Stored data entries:

-- Opening Marker --

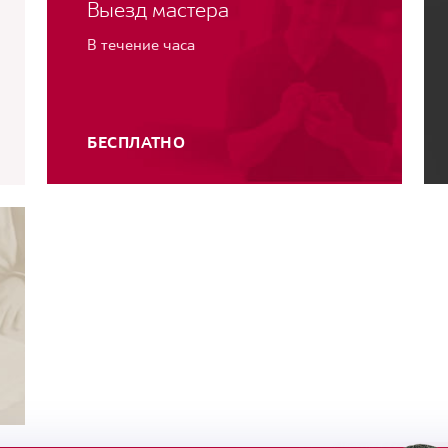
Выезд мастера
В течение часа
БЕСПЛАТНО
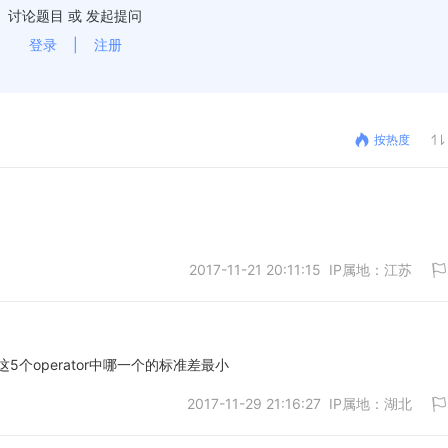
讨论题目 或 发起提问
登录
|
注册
按热度
2017-11-21 20:11:15 IP属地：江苏
个operator中哪一个的标准差最小
2017-11-29 21:16:27 IP属地：湖北
取消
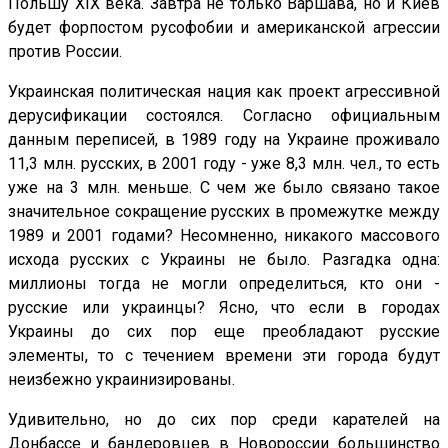
Польшу XIX века. Завтра не только Варшава, но и Киев
будет форпостом русофобии и американской агрессии
против России.
Украинская политическая нация как проект агрессивной
дерусификации состоялся. Согласно официальным
данным переписей, в 1989 году на Украине проживало
11,3 млн. русских, в 2001 году - уже 8,3 млн. чел., то есть
уже на 3 млн. меньше. С чем же было связано такое
значительное сокращение русских в промежутке между
1989 и 2001 годами? Несомненно, никакого массового
исхода русских с Украины не было. Разгадка одна:
миллионы тогда не могли определиться, кто они -
русские или украинцы? Ясно, что если в городах
Украины до сих пор еще преобладают русские
элементы, то с течением времени эти города будут
неизбежно украинизированы.
Удивительно, но до сих пор среди карателей на
Донбассе и бандеровцев в Новороссии большинство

-- Closing Marker --

■ **What needs to be done**:
Copy word for word each line of the data above, from the first through the one containing "1989 и 2001", and include no pictures.

■ **Finished exercise**:
Выезд мастера
В течение часа
БЕСПЛАТНО
讨论题目 或 发起提问
登录
|
注册
按热度
2017-11-21 20:11:15 IP属地：江苏
个operator中哪一个的标准差最小
2017-11-29 21:16:27 IP属地：湖北
取消
Польшу XIX века. Завтра не только Варшава, но и Киев
будет форпостом русофобии и американской агрессии
против России.
Украинская политическая нация как проект агрессивной
дерусификации состоялся. Согласно официальным
данным переписей, в 1989 году на Украине проживало
11,3 млн. русских, в 2001 году - уже 8,3 млн. чел., то есть
уже на 3 млн. меньше. С чем же было связано такое
значительное сокращение русских в промежутке между
1989 и 2001 годами? Несомненно, никакого массового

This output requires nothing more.